|
|
|
|
|
by sl8r
2903 days ago
|
|
> Why would that be wrong? The issue is that modeling B with a distro centered around 2.5% ignores what we know about the historical conversion rate (2.0%) and the control bucket's conversion rate (also 2.0%). If our goal is to make the best estimate for the future that we can, we should take this data into account when evaluating B. As a thought experiment, imagine that you have A at 2.0% and B at 2.5% conversion for Week 1, with a historical conversion rate of 2.0%. Someone says they'll pay you $100 if you correctly guess what B's conversion rate will be next week, either (i) in the range 2.0% to 2.5%, or (ii) in the range 2.5% to 3.0%. I'd prefer to bet on (i) than on (ii). > What would a Bayesian conclude instead? One simple approach would just be to start with a more informative prior, like Beta(2+1,100-2+1) instead of Beta(1,1). This would pull bucket B's posterior distribution closer to 2.0%. Another approach is to use a hierarchical model [1], which will fit the individual buckets' priors for you. [1] Here's something I wrote on this a couple years ago, more focused on solving multiple comparisons problems but with the same proposed solution: http://normal-extensions.com/2014/07/16/ab-testing-hierarchi... |
|
Both the historical and the control bucket used version A of the website, and they are consistent in their 2.0% conversion rate.
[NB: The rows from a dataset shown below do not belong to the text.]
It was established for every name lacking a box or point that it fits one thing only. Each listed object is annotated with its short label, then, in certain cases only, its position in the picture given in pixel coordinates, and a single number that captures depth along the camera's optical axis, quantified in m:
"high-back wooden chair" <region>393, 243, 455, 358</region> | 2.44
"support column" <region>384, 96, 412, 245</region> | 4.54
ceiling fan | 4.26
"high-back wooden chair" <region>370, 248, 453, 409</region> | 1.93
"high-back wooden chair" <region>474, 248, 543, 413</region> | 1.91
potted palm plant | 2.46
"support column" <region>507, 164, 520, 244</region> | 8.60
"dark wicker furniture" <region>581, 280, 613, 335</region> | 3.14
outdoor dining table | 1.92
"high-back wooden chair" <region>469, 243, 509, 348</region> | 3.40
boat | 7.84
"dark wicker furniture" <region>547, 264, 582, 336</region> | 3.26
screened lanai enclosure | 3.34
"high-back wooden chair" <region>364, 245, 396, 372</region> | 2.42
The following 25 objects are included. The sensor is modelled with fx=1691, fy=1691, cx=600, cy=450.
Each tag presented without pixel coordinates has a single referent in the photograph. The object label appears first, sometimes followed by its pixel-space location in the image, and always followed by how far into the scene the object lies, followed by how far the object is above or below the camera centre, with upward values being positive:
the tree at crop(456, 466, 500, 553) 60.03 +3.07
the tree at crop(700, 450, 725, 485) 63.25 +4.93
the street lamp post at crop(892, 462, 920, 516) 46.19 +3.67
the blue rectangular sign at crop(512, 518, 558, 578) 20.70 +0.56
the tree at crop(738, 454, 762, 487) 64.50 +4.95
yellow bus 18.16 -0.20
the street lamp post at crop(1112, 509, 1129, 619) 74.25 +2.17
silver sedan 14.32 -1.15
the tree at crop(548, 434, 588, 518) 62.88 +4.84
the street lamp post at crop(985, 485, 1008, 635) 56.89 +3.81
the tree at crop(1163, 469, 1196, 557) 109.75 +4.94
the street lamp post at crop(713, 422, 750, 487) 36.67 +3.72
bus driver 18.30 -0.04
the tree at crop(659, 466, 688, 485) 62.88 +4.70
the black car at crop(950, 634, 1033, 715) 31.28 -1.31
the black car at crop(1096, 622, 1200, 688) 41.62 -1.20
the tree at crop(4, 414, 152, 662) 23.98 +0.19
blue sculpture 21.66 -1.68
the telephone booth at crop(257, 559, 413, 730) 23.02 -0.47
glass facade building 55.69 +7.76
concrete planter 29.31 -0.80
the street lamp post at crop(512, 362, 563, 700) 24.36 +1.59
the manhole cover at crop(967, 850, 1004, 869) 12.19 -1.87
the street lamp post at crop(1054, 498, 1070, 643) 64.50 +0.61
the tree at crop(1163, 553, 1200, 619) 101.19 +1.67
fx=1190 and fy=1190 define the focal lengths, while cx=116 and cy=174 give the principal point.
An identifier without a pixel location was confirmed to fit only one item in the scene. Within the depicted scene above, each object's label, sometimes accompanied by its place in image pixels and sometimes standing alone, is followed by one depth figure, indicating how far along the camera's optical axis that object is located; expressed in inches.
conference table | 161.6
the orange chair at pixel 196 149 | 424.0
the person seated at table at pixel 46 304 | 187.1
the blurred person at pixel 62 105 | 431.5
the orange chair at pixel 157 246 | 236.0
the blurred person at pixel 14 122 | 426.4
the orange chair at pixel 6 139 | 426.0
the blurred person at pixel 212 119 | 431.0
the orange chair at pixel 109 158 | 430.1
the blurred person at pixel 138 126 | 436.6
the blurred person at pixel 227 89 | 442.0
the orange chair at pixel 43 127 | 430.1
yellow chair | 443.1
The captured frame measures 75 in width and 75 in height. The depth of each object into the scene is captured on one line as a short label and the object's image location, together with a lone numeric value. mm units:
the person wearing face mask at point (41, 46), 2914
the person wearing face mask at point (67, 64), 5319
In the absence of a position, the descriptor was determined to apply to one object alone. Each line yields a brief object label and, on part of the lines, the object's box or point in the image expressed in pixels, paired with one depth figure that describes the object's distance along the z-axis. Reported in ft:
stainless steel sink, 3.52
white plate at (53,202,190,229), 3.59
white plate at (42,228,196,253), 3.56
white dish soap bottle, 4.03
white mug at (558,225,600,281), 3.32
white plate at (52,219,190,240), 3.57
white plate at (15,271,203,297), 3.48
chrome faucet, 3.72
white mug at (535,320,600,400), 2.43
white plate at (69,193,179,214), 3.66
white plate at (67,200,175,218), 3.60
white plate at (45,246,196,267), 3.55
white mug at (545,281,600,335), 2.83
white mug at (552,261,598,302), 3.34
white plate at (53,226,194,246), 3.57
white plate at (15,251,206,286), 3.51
Version B is different, and it appears to have a different conversion rate of 2.5%. So why should it not have a future conversion rate close to 2.5%?
Let's replace the website with a 6-sided die. Historically, the probability of throwing a 3 was 1/6. Now you replace your die with a different die and throw it 10,000 times; the 3 comes up 2560 times. If I had to guess how many times the 3 comes up the next 10,000 throws, I certainly would bet that it's closer to 2560 times than to 1667 times.
> Someone says they'll pay you $100 if you correctly guess what B's conversion rate will be next week, either (i) in the range 2.0% to 2.5%, or (ii) in the range 2.5% to 3.0%.
Case A: The historical version A of the online shop had some influence on the conversion rate during the testing of version B, drawing the conversion rate of B down. This influence will fade away in the future, so B's conversion rate will be closer to [2.5%, 3.0%] than to [2.0%, 2.5%].
Case B: The historical version A of the online shop did not have any influence on the conversion rate during the testing of version B (compare the dice example above). Then both ranges are equally plausible. But "[2.0%, 2.5%] vs [2.5%, 3.0%]" is a bad dichotomy. A more relevant one would be "[1.75%, 2.25%] vs [2.25%, 2.75%]". In that case, I would bet on [2.25%, 2.75%].